Com direção de Paulo Silvestrini, a produção de 12 episódios retrata a guerra declarada entre Turandot e Yolanda - a Boi -, personagens de Arlete Salles e Vera Holtz, capazes de tudo para prejudicar a vida uma da outra. Na série, a narrativa ganhou uma roupagem mais ácida e personagens alucinados, bem ao estilo de Falabella. “Embora seja uma série de humor, com tipos muito inusitados, ela também coloca o dedo na ferida. Hoje temos um país sentido, dividido. O discurso é sempre da truculência. E isso é o que a avó e a Boi fazem nessa história. Elas não argumentam, elas agem uma contra a outra. São situações engraçadas, mas por trás desse humor as coisas são ditas”, analisa Miguel. Ninguém sabe quando tudo começou, mas já aposentadas, viúvas e, portanto, dispondo de tempo livre o suficiente nas mãos, nenhuma delas tem a menor intenção de propor um tratado de paz.

Deslocada para o subúrbio carioca, a trama de “Eu, a Vó e a Boi” se passa na rua Tudor Afogado, uma via cinza e monocromática onde as casas de Turandot e Boi são separadas por uma vala que, praticamente, materializa a aura de ódio e rancor entre as elas. Por ali, ninguém escapa ileso dos boicotes diários praticados pelas matriarcas. “O Miguel sempre me traz grandes personagens e a Turandot é um deles. É um trabalho contemporâneo, moderno. Tem a poesia, tem a crítica, tem a sátira. Foram meses vivendo intensamente com as mesmas pessoas. Então a gente se afeiçoa, se descobre, se reconhece. Já estou vivendo com saudades no coração”, entrega a veterana Arlete Salles.

Quando Norma e Montgomery, personagens de Danielle Winits e Marco Luque, filhos das rivais, se apaixonam perdidamente, tudo parece sentenciado ao caos eterno. Nem mesmo o nascimento dos netos Roblou e Matdilou, de Daniel Rangel e Matheus Braga, abre uma trégua entre as duas senhoras. É pelo ponto de vista um tanto fragilizado de Roblou – alter ego de Eduardo Almeida –, que o público acompanha as constantes desavenças entre as duas senhoras. “O que mais me chamou a atenção, desde o primeiro teste, foi que o Roblou quebrava a quarta parede. Ele dialoga com os personagens e com o público ao mesmo tempo”, ressalta Rangel.

Com gravações realizadas entre abril e setembro deste ano, a cidade cenográfica “Eu, a Vó e a Boi” foi assinada por Marcia Inoue e ocupou um terreno de cerca de 2.500 m² dos Estúdios Globo.
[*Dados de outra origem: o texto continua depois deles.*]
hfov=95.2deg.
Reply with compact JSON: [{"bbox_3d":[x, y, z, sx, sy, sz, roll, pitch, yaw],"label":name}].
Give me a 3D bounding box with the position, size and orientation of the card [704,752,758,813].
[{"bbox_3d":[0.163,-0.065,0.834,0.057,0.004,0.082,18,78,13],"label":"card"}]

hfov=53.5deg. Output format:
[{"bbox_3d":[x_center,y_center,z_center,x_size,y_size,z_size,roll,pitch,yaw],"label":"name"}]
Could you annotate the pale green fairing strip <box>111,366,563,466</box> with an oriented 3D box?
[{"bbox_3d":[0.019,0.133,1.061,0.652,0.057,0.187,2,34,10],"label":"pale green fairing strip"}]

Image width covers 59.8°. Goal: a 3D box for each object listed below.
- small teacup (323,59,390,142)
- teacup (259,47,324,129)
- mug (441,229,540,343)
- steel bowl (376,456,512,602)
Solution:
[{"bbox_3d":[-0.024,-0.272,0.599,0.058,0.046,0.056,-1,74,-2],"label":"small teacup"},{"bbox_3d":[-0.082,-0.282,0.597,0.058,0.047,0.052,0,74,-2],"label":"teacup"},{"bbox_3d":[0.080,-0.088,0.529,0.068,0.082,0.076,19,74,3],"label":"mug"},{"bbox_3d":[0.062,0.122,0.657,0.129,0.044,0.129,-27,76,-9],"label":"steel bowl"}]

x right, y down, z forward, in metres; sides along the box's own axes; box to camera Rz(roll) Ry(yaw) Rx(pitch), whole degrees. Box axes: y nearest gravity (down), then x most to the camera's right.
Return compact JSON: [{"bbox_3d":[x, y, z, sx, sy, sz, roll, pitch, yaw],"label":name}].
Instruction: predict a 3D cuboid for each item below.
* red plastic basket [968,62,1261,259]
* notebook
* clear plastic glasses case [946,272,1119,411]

Com cenografia idealizada para fazer os figurinos extravagantes de Cao Albuquerque brilharem, todas as paredes, letreiros e objetos cênicos variam em tons de cinza. “A série não tem uma cronologia muito rígida e parte de situações alucinantes. Não queria que a estética privilegiasse a realidade, mas sim que situasse os personagens em uma espécie de universo paralelo”, explica o diretor. Ainda sem previsão de estrear na emissora aberta, a série pode ser um dos últimos trabalhos de Miguel Falabella na Globo, que já avisou que não pretende renovar seu contrato no ano que vem. Empolgado com as possibilidades do “streaming”, a ideia do ator e autor agora é garantir mais independência aos seus projetos com a possibilidade de negociar com outros canais e plataformas de vídeo. “Quero liberdade. Hoje em dia, se a Globo não se interessa por um projeto meu, acabo sem ter onde desenvolvê-lo”, analisa Miguel.